_Provided entries_:
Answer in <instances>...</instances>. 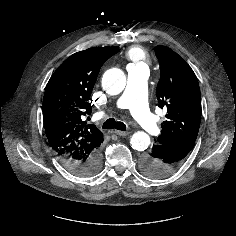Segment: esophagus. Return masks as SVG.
<instances>
[{
  "instance_id": "obj_1",
  "label": "esophagus",
  "mask_w": 236,
  "mask_h": 236,
  "mask_svg": "<svg viewBox=\"0 0 236 236\" xmlns=\"http://www.w3.org/2000/svg\"><path fill=\"white\" fill-rule=\"evenodd\" d=\"M115 134L119 135V136H127L129 134V132H124V131H120V130H115Z\"/></svg>"
}]
</instances>
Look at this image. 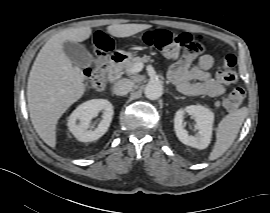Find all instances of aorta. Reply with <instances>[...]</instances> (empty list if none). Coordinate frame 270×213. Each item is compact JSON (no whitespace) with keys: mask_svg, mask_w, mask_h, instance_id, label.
I'll use <instances>...</instances> for the list:
<instances>
[{"mask_svg":"<svg viewBox=\"0 0 270 213\" xmlns=\"http://www.w3.org/2000/svg\"><path fill=\"white\" fill-rule=\"evenodd\" d=\"M145 96L150 100L158 99L163 93V85L159 80H150L145 87Z\"/></svg>","mask_w":270,"mask_h":213,"instance_id":"762f6f07","label":"aorta"}]
</instances>
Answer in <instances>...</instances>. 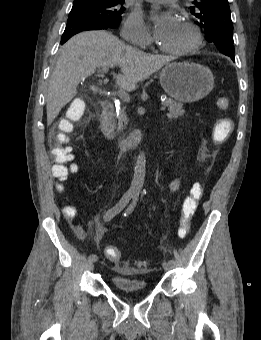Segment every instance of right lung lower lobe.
I'll return each mask as SVG.
<instances>
[{
    "instance_id": "obj_1",
    "label": "right lung lower lobe",
    "mask_w": 261,
    "mask_h": 340,
    "mask_svg": "<svg viewBox=\"0 0 261 340\" xmlns=\"http://www.w3.org/2000/svg\"><path fill=\"white\" fill-rule=\"evenodd\" d=\"M109 28L105 24L88 16H73L67 20L65 31L61 38V44H64L70 37L78 32L86 30H101Z\"/></svg>"
}]
</instances>
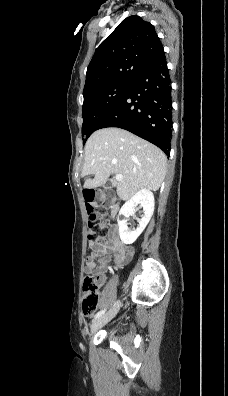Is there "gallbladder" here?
I'll return each mask as SVG.
<instances>
[{
	"label": "gallbladder",
	"instance_id": "1",
	"mask_svg": "<svg viewBox=\"0 0 228 396\" xmlns=\"http://www.w3.org/2000/svg\"><path fill=\"white\" fill-rule=\"evenodd\" d=\"M103 187H104L105 189H107V190H111V185H110V184H105Z\"/></svg>",
	"mask_w": 228,
	"mask_h": 396
}]
</instances>
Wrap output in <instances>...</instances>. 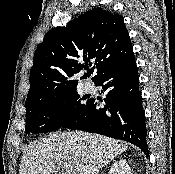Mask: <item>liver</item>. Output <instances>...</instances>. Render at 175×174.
<instances>
[{"instance_id": "1", "label": "liver", "mask_w": 175, "mask_h": 174, "mask_svg": "<svg viewBox=\"0 0 175 174\" xmlns=\"http://www.w3.org/2000/svg\"><path fill=\"white\" fill-rule=\"evenodd\" d=\"M127 148V143L103 135L79 131L53 133L24 151L19 174H76L78 167L73 158L85 166L87 174H98Z\"/></svg>"}]
</instances>
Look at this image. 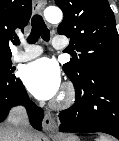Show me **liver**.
Wrapping results in <instances>:
<instances>
[{"mask_svg": "<svg viewBox=\"0 0 119 141\" xmlns=\"http://www.w3.org/2000/svg\"><path fill=\"white\" fill-rule=\"evenodd\" d=\"M27 139L28 141H37L38 135L30 128ZM0 141H16L14 127L9 121L0 124Z\"/></svg>", "mask_w": 119, "mask_h": 141, "instance_id": "obj_1", "label": "liver"}]
</instances>
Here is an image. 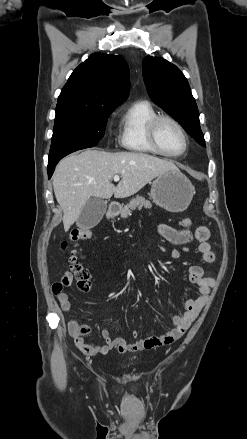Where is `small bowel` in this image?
I'll list each match as a JSON object with an SVG mask.
<instances>
[{
	"label": "small bowel",
	"instance_id": "1",
	"mask_svg": "<svg viewBox=\"0 0 247 439\" xmlns=\"http://www.w3.org/2000/svg\"><path fill=\"white\" fill-rule=\"evenodd\" d=\"M158 232L165 240L173 245H185L195 238L198 241L197 250L203 262L212 263L216 259V253L211 249L209 243L210 231L207 227L200 226L193 234L186 229H177L167 224H159ZM170 256L173 259H177L181 256V252L180 250L174 249ZM188 279L196 286L201 296L196 299H188L184 304V312L181 315L176 314L171 317L173 327L161 335L141 338L138 331L133 330L132 337L136 340L134 342H128L123 338H112L108 330L102 329L100 335L105 344L96 345L85 340V336L92 331V327L79 324L75 318L68 320V332L74 339L76 346L88 356L106 355L112 349H116L119 353H124L128 351L150 350L170 345L183 336L190 324L204 308L214 285V279L212 277H205L204 270L200 265H192L189 268ZM72 280V274L66 272L60 281L52 285V291L57 297L60 308L66 314L72 313V306L68 295L63 290L72 283Z\"/></svg>",
	"mask_w": 247,
	"mask_h": 439
}]
</instances>
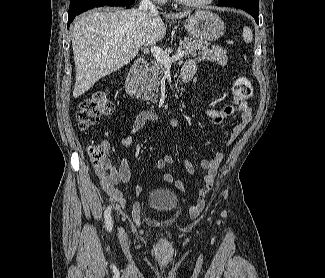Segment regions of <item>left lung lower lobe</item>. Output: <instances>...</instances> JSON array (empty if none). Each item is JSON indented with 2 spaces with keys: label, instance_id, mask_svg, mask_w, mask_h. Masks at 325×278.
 <instances>
[{
  "label": "left lung lower lobe",
  "instance_id": "1",
  "mask_svg": "<svg viewBox=\"0 0 325 278\" xmlns=\"http://www.w3.org/2000/svg\"><path fill=\"white\" fill-rule=\"evenodd\" d=\"M218 6H231L240 8L251 14L258 23L259 1L258 0H221Z\"/></svg>",
  "mask_w": 325,
  "mask_h": 278
}]
</instances>
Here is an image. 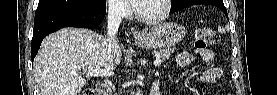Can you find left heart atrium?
Listing matches in <instances>:
<instances>
[{
    "mask_svg": "<svg viewBox=\"0 0 277 95\" xmlns=\"http://www.w3.org/2000/svg\"><path fill=\"white\" fill-rule=\"evenodd\" d=\"M126 3H129V4H138L140 1L139 0H125Z\"/></svg>",
    "mask_w": 277,
    "mask_h": 95,
    "instance_id": "left-heart-atrium-1",
    "label": "left heart atrium"
}]
</instances>
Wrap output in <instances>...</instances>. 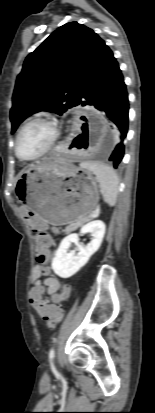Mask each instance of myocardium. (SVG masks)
Here are the masks:
<instances>
[{
	"instance_id": "f54148a6",
	"label": "myocardium",
	"mask_w": 155,
	"mask_h": 413,
	"mask_svg": "<svg viewBox=\"0 0 155 413\" xmlns=\"http://www.w3.org/2000/svg\"><path fill=\"white\" fill-rule=\"evenodd\" d=\"M37 121H43V122H46V123L50 124L53 128V137H52L50 143L48 144V146L41 153H39V154H37L33 157H24V156L21 155V153L19 151V141H20L21 134L27 126H29L30 124H32L34 122H37ZM59 135H60V130H59V127H58V123L55 119H53L49 116H46V115H38V116L32 117L31 119L26 121L20 127V129L18 130L16 139H15V145H14L15 155L19 160L24 161V162H30V161L37 160V159L43 157L44 155H46L47 153H49L53 149V147L55 146V144H56V142L59 138Z\"/></svg>"
}]
</instances>
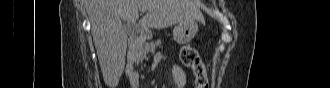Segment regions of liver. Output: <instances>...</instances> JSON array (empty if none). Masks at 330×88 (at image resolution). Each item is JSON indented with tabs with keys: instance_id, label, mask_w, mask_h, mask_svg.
Here are the masks:
<instances>
[{
	"instance_id": "liver-1",
	"label": "liver",
	"mask_w": 330,
	"mask_h": 88,
	"mask_svg": "<svg viewBox=\"0 0 330 88\" xmlns=\"http://www.w3.org/2000/svg\"><path fill=\"white\" fill-rule=\"evenodd\" d=\"M142 8L147 11L138 22L142 30L204 19L193 0H87L93 42L110 88L118 85L125 67L128 34L122 21L135 25Z\"/></svg>"
}]
</instances>
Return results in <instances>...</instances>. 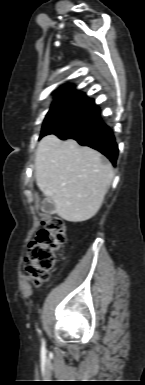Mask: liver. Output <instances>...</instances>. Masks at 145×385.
Here are the masks:
<instances>
[{
  "instance_id": "6515ba94",
  "label": "liver",
  "mask_w": 145,
  "mask_h": 385,
  "mask_svg": "<svg viewBox=\"0 0 145 385\" xmlns=\"http://www.w3.org/2000/svg\"><path fill=\"white\" fill-rule=\"evenodd\" d=\"M36 183L54 212L69 222L86 221L101 208L114 177L111 163L98 151L54 134L39 142Z\"/></svg>"
}]
</instances>
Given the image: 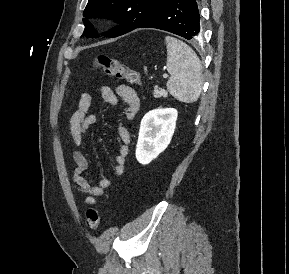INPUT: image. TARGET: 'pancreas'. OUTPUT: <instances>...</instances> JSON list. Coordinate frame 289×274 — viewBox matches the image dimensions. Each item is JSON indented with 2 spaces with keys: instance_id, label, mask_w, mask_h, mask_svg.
I'll return each mask as SVG.
<instances>
[{
  "instance_id": "pancreas-1",
  "label": "pancreas",
  "mask_w": 289,
  "mask_h": 274,
  "mask_svg": "<svg viewBox=\"0 0 289 274\" xmlns=\"http://www.w3.org/2000/svg\"><path fill=\"white\" fill-rule=\"evenodd\" d=\"M154 97L160 98V97H167V92L164 89H160L157 86L154 87Z\"/></svg>"
}]
</instances>
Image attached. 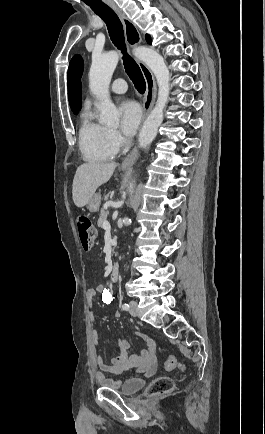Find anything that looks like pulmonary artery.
Instances as JSON below:
<instances>
[{
	"mask_svg": "<svg viewBox=\"0 0 265 434\" xmlns=\"http://www.w3.org/2000/svg\"><path fill=\"white\" fill-rule=\"evenodd\" d=\"M123 79L118 78L112 85V90L115 93L122 94L126 90L129 89V82L128 81H122Z\"/></svg>",
	"mask_w": 265,
	"mask_h": 434,
	"instance_id": "1",
	"label": "pulmonary artery"
}]
</instances>
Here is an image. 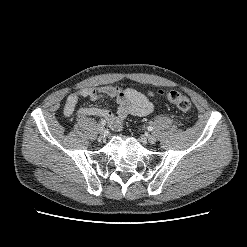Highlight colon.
Listing matches in <instances>:
<instances>
[{
  "mask_svg": "<svg viewBox=\"0 0 247 247\" xmlns=\"http://www.w3.org/2000/svg\"><path fill=\"white\" fill-rule=\"evenodd\" d=\"M159 94L165 96L170 104L183 112H187L191 109V102L185 95L177 91H159Z\"/></svg>",
  "mask_w": 247,
  "mask_h": 247,
  "instance_id": "1",
  "label": "colon"
}]
</instances>
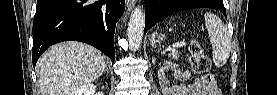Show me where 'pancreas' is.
<instances>
[{
  "instance_id": "pancreas-1",
  "label": "pancreas",
  "mask_w": 277,
  "mask_h": 95,
  "mask_svg": "<svg viewBox=\"0 0 277 95\" xmlns=\"http://www.w3.org/2000/svg\"><path fill=\"white\" fill-rule=\"evenodd\" d=\"M169 57L171 59L177 60L179 58V52L178 51H172V52H170Z\"/></svg>"
}]
</instances>
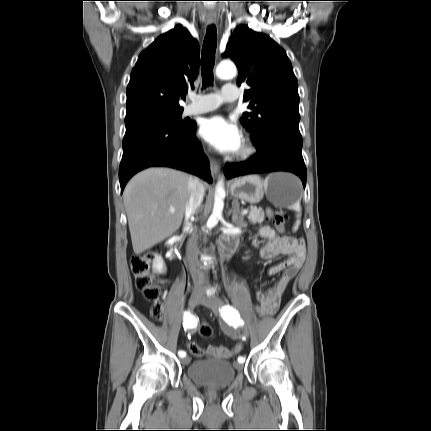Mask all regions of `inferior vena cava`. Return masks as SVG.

_Task statement_: Rewrite the part that opens with the line containing "Show me where 'pancreas' is." and closes with the last of the rows, changing "inferior vena cava" to "superior vena cava" and keeping everything else the same; give back only that part, with the pictures left out.

_Task response_:
Show me where 'pancreas' is.
<instances>
[{
  "instance_id": "pancreas-1",
  "label": "pancreas",
  "mask_w": 277,
  "mask_h": 95,
  "mask_svg": "<svg viewBox=\"0 0 277 95\" xmlns=\"http://www.w3.org/2000/svg\"><path fill=\"white\" fill-rule=\"evenodd\" d=\"M169 57L171 59L177 60L179 58V52L178 51H172V52H170Z\"/></svg>"
}]
</instances>
Mask all regions of `superior vena cava`. Return masks as SVG.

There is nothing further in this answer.